▶ _Document_
CIC Mathematics Curriculum Documentation
Honors/Integrated Mathematics 2
Integrated Math 2:
For tenth grade students this course represents the final year of preparation of the IGCSE core syllabus. These students will continue the following year with integrated math 3 and, as seniors, fulfill the IB group five requirements with IB math studies (standard level)
For ninth grade students this course represents the first year of preparation of the IGCSE extended syllabus. The students will continue the following year with integrated math 3 and will then be prepared to enter the IB program in IB math methods (standard level). In some cases an exceptional student may be recommended for honors integrated math 3 in the tenth grade.

▶ _Prompt_
Please print the stretch of the course description from "For ninth grade" through "the tenth grade.", word for word. The data below comes from a separate source.

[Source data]
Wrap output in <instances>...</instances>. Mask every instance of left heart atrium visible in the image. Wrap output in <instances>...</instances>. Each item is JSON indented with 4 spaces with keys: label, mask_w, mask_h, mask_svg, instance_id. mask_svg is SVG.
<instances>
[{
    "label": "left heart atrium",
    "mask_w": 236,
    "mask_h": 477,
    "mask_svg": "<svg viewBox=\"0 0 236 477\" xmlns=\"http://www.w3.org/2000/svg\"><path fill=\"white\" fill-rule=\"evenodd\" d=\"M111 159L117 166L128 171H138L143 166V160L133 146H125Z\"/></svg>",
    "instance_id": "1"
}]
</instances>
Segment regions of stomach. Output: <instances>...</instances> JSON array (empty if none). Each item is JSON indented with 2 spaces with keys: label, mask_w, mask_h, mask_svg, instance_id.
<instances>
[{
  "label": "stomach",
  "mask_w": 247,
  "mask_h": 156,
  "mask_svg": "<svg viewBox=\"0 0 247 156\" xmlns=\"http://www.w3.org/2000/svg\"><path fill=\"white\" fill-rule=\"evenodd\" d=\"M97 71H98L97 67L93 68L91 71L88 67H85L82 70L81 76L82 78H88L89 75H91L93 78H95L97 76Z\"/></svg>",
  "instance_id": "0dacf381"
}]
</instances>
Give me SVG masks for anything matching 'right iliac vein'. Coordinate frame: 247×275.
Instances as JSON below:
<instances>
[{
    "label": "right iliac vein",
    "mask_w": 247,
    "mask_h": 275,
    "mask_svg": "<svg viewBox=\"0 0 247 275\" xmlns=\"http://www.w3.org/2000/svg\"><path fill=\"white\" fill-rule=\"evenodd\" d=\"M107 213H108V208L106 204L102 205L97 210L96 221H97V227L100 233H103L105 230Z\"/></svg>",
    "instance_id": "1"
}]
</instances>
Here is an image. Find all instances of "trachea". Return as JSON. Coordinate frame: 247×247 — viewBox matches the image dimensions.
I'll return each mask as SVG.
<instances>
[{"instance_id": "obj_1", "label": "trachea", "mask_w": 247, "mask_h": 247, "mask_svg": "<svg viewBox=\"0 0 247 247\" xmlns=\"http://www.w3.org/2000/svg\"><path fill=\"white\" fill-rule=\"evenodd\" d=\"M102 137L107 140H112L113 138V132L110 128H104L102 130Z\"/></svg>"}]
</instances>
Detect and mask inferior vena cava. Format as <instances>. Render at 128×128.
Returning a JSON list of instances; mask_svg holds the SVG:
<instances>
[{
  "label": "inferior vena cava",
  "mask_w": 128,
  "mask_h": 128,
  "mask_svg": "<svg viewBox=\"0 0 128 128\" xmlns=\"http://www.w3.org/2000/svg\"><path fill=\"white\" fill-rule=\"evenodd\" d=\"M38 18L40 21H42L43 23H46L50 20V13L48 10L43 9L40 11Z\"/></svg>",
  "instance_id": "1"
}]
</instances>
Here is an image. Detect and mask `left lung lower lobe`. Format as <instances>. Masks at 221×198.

▶ _Answer to this problem_
For ninth grade students this course represents the first year of preparation of the IGCSE extended syllabus. The students will continue the following year with integrated math 3 and will then be prepared to enter the IB program in IB math methods (standard level). In some cases an exceptional student may be recommended for honors integrated math 3 in the tenth grade.